(Supplied data):

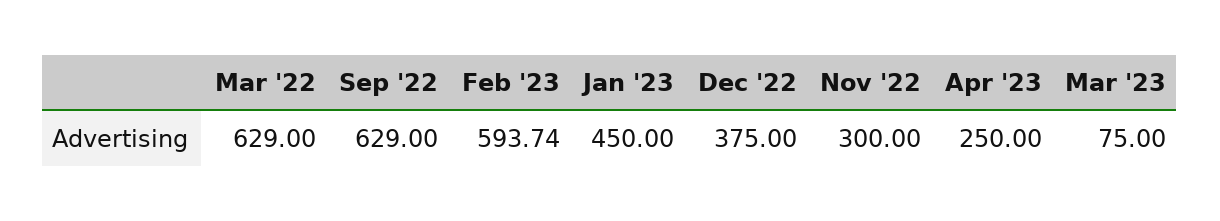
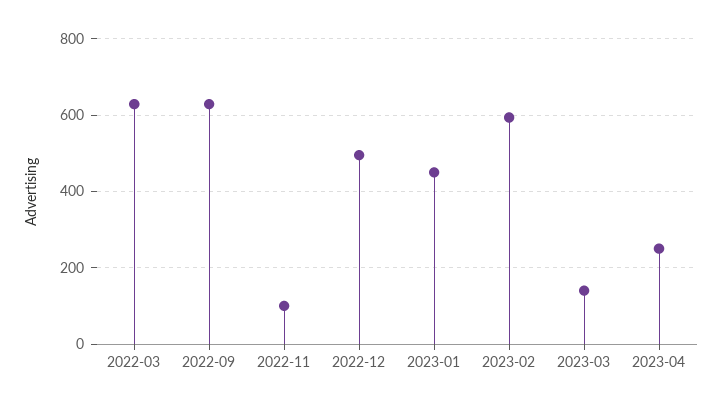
Dec '22: 375 -> 500
Nov '22: 300 -> 100
Mar '23: 75 -> 140

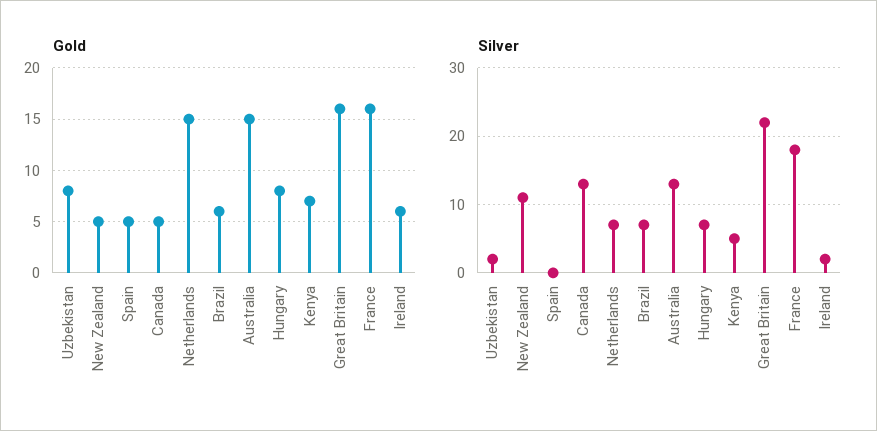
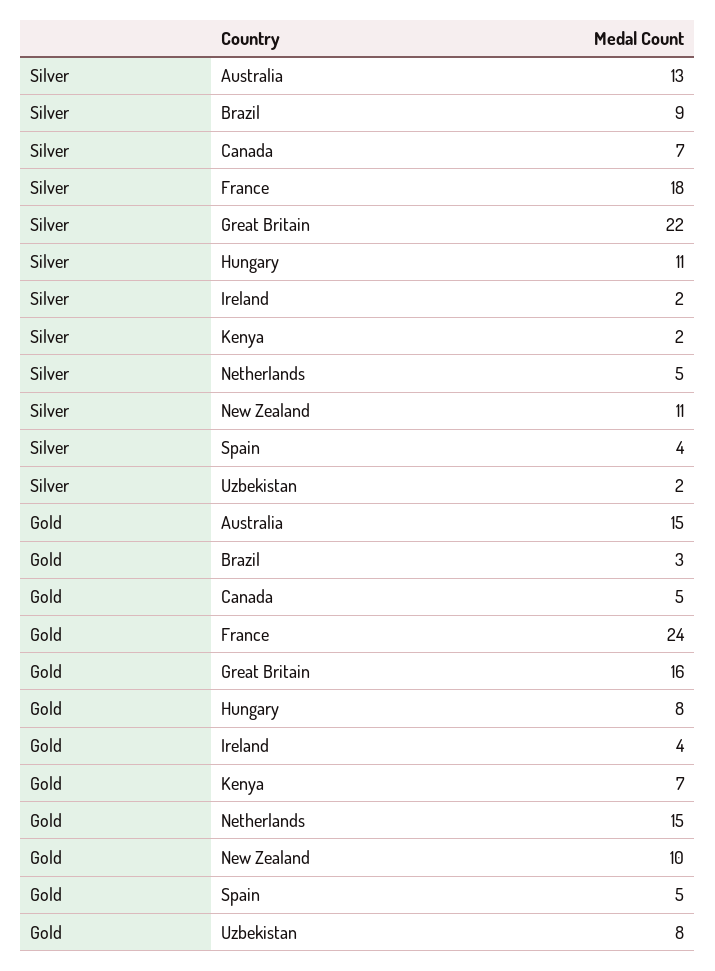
Gold, New Zealand: 5 -> 10
Gold, Brazil: 6 -> 3
Gold, France: 16 -> 24
Gold, Ireland: 6 -> 4
Silver, Spain: 0 -> 4
Silver, Canada: 13 -> 7
Silver, Netherlands: 7 -> 5
Silver, Brazil: 7 -> 9
Silver, Hungary: 7 -> 11
Silver, Kenya: 5 -> 2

(Exercise aim): Exactly reproduce the lines beginning with the one that contains "Gold, Brazil: 6 -> 3" and ending with the last line of the material, both included. Leave out everything else.

(Answer to this problem):
Gold, Brazil: 6 -> 3
Gold, France: 16 -> 24
Gold, Ireland: 6 -> 4
Silver, Spain: 0 -> 4
Silver, Canada: 13 -> 7
Silver, Netherlands: 7 -> 5
Silver, Brazil: 7 -> 9
Silver, Hungary: 7 -> 11
Silver, Kenya: 5 -> 2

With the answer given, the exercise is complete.